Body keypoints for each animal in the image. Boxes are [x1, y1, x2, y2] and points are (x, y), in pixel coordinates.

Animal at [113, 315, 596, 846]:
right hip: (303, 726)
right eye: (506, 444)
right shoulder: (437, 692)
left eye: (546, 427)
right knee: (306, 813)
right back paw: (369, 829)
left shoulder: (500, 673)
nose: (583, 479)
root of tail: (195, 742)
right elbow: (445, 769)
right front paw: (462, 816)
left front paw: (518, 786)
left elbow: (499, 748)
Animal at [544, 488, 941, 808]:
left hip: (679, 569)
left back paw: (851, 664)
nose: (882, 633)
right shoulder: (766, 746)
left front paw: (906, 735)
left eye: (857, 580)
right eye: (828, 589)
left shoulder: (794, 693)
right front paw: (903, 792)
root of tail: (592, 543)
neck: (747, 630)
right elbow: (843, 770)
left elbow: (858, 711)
□ □ □ □ □
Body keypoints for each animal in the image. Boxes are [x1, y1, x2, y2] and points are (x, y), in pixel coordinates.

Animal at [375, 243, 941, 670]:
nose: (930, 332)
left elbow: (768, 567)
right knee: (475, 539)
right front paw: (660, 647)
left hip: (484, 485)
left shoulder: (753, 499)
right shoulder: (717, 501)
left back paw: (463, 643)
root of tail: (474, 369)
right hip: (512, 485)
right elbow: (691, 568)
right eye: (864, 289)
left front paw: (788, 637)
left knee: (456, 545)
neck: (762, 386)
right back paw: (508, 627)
□ □ □ □ □
## TASK DETAILS:
In the listing above, find the line containing "nose: (583, 479)" and the line containing "left elbow: (858, 711)". Output them and every line between, exactly, and nothing else.

## SOLUTION BELOW:
nose: (583, 479)
root of tail: (195, 742)
right elbow: (445, 769)
right front paw: (462, 816)
left front paw: (518, 786)
left elbow: (499, 748)
Animal at [544, 488, 941, 808]:
left hip: (679, 569)
left back paw: (851, 664)
nose: (882, 633)
right shoulder: (766, 746)
left front paw: (906, 735)
left eye: (857, 580)
right eye: (828, 589)
left shoulder: (794, 693)
right front paw: (903, 792)
root of tail: (592, 543)
neck: (747, 630)
right elbow: (843, 770)
left elbow: (858, 711)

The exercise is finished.